Working on a house during a mission trip to metro St. Louis. Photo courtesy of Elkton Baptist Church.

Send North America: St. Louis
During their 2013 Spring Break, Elkton Baptist youth traveled about 300 miles northwest to Florissant, Missouri, just north of the St. Louis beltway, to help Elkton's partner, Passage Church. It was a ministry suggestion made by a junior high boy who had become a Christian just two years previously.

"We were helping a church plant spread the Gospel by doing things to help improve the community, working side-by-side with the government," Bailey said. The teens and other church members cleared and trimmed brush, painted inside and out, and otherwise helped "recondition" the older homes in that part of Florissant, with tools, supplies and materials provided by the town.

"We shared the Gospel all the way through," the youth minister said. "We shared it with the people whose homes we worked on, and we shared it with the city workers who brought us supplies."

Local unity
"It's hard for adults to stand side-by-side [with people of other denominations]," Bailey said. "But teenagers of this generation are tired of the lie; they're tired of losing the battle because churches have drawn lines."

As part of the growing unity among the teenagers in Elkton, a monthly service attended by about one hundred youth travels from church to church, with the Gospel as the subject, rather than what each church is doing.

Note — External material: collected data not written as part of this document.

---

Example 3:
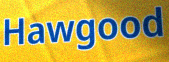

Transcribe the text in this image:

Hawgood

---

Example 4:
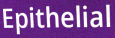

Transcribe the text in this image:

Epithelial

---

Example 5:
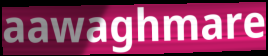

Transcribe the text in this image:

aawaghmareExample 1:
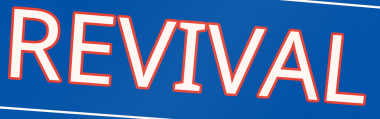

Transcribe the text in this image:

REVIVAL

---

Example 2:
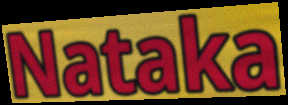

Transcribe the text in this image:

Nataka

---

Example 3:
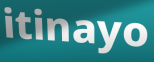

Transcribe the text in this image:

itinayo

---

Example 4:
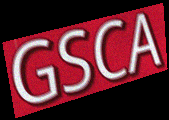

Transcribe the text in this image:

GSCA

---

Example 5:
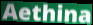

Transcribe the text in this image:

Aethina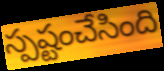
స్పష్టంచేసింది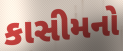
કાસીમનો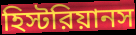
হিস্টরিয়ানস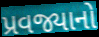
પ્રવજ્યાનોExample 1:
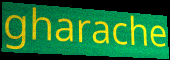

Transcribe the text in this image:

gharache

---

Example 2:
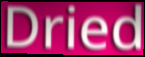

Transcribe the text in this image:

Dried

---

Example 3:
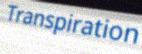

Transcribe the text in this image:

Transpiration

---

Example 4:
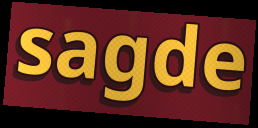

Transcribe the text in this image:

sagde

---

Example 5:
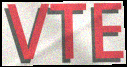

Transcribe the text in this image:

VTEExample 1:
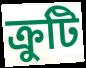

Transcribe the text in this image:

ক্ৰুটি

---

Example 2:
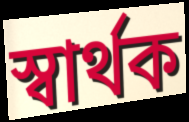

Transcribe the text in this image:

স্বাৰ্থক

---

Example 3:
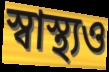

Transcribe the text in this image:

স্বাস্থ্যও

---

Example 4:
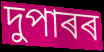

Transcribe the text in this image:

দুপাৰৰ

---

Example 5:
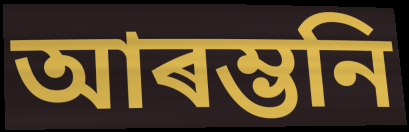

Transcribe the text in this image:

আৰম্ভনিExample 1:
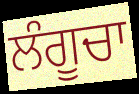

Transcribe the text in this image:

ਲੰਗੂਚਾ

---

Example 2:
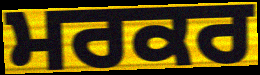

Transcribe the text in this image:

ਮਰਕਰ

"They don't push their church; they push teens to stand side by side for the cause of Christ," Bailey said. "Sixteen kids got saved at a dodgeball tournament. Eight churches were involved, and you could have heard a pin drop when the Gospel was shared between games."

Blessings and Challenges

Pastor Keith is quick to give credit to Elkton Baptist church members, who are "gung ho for missions," Keith said. "All you have to say is missions and their pocketbooks open."

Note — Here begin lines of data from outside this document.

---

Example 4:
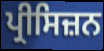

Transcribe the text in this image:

ਪ੍ਰੀਸਿਜ਼ਨ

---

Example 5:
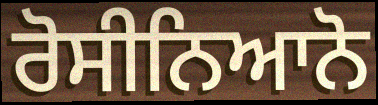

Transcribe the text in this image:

ਰੋਸੀਨਿਆਨੋ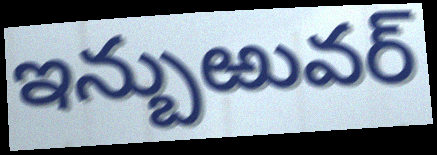
ఇన్బుఱువర్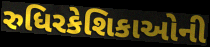
રુધિરકેશિકાઓની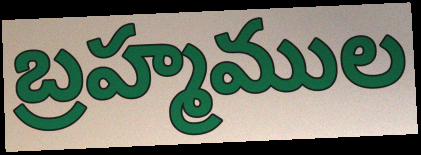
బ్రహ్మముల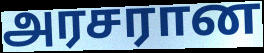
அரசரானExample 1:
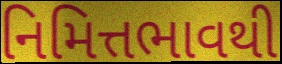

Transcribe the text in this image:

નિમિત્તભાવથી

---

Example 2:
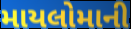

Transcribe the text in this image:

માયલોમાની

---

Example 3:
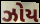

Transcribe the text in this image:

ઝોય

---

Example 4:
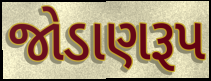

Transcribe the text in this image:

જોડાણરૂપ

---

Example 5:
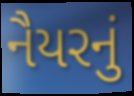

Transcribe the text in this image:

નૈયરનું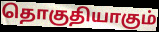
தொகுதியாகும்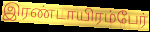
இரண்டாயிரம்பேர்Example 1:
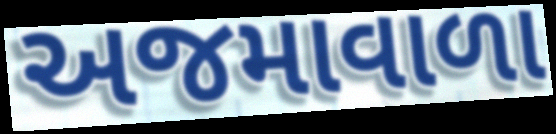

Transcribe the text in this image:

અજમાવાળા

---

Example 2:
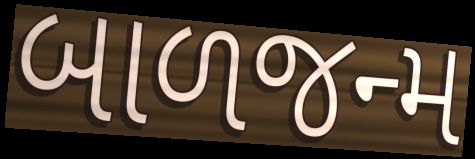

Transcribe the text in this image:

બાળજન્મ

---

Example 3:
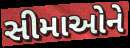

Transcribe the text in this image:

સીમાઓને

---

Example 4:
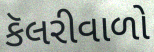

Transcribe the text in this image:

કૅલરીવાળો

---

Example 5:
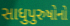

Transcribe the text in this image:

સાધુપુરુષોનોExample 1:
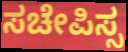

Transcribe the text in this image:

ಸಚೇಪಿಸ್ಸ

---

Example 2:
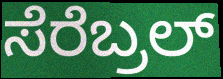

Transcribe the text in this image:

ಸೆರೆಬ್ರಲ್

He also credits youth and children's ministry workers and Sunday school teachers for leading the church to "Reach, Teach, Serve."

"Now we're developing inreach and outreach leaders in our Sunday school . . . going back and using Sunday school the way it was designed," the pastor said.

As the church continues to grow, "We're going to need more space," Keith said of the landlocked church building. The church bought a nearby house and a medical clinic which are now being used as additional classroom space. "The question is, how to use the space we have, the best way we can without incurring a lot of debt.

"God has promised to provide everything we need to carry out His Great Commission," the pastor continued. "As long as we seek to find out where God is working and join Him in that, we will never lack."